## Prompt
Begin at the line containing "i zagrożenia zdrowia" in the records below, end at the line containing "CVR: 34713677", and retype each line in that span exactly. No other line and no image should appear.

(Collected data)
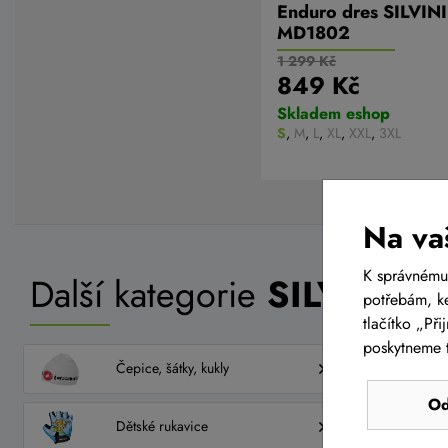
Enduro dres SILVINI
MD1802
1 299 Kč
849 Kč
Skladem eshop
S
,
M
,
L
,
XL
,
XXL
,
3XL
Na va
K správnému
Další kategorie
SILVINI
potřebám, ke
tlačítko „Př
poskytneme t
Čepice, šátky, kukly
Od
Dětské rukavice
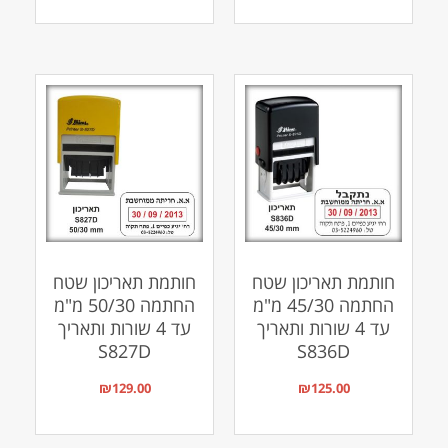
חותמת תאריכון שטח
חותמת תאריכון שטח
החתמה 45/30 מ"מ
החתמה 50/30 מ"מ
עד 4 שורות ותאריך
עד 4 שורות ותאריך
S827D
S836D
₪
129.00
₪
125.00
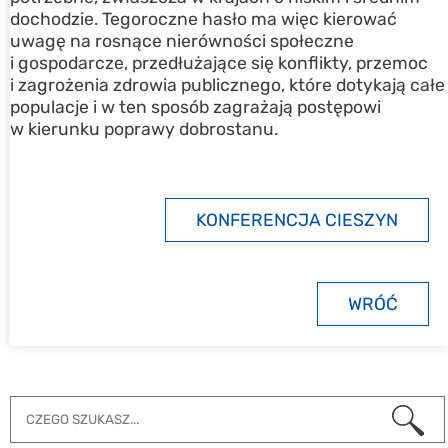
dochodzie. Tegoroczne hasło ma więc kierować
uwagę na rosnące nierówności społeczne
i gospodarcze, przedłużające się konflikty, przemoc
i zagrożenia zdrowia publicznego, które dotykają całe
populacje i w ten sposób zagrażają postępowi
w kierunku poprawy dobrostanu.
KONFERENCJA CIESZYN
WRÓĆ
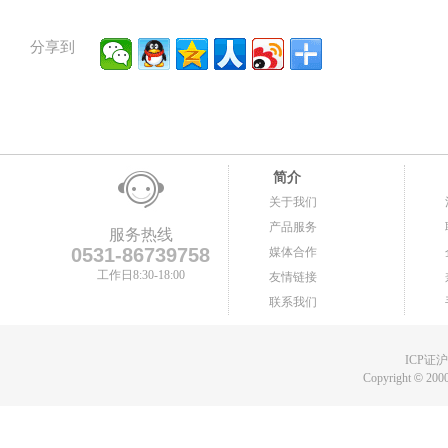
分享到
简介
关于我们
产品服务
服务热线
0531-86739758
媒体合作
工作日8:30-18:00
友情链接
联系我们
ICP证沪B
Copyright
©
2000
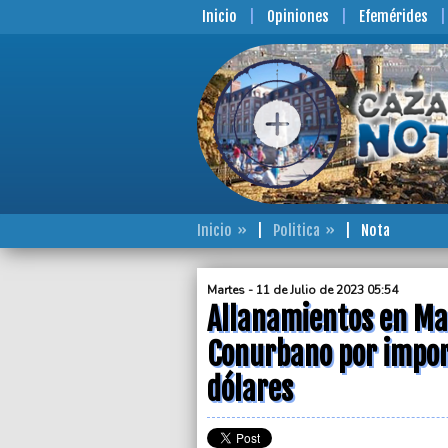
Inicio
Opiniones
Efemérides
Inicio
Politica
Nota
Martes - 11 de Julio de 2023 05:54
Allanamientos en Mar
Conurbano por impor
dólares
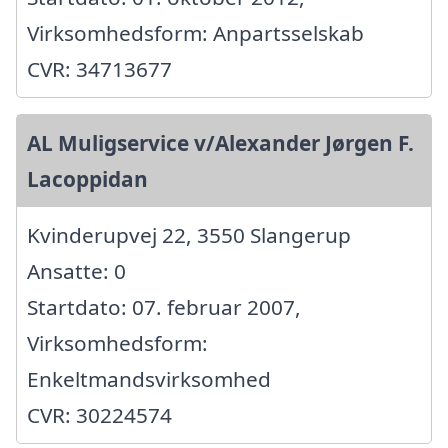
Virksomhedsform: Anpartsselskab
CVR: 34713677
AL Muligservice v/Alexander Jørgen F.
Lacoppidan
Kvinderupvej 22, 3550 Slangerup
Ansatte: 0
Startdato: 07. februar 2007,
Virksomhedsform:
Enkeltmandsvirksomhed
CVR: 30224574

## Solution for this exercise
i zagrożenia zdrowia publicznego, które dotykają całe
populacje i w ten sposób zagrażają postępowi
w kierunku poprawy dobrostanu.
KONFERENCJA CIESZYN
WRÓĆ
分享到
简介
关于我们
产品服务
服务热线
0531-86739758
媒体合作
工作日8:30-18:00
友情链接
联系我们
ICP证沪B
Copyright
©
2000
Inicio
Opiniones
Efemérides
Inicio
Politica
Nota
Martes - 11 de Julio de 2023 05:54
Allanamientos en Mar
Conurbano por impor
dólares
Virksomhedsform: Anpartsselskab
CVR: 34713677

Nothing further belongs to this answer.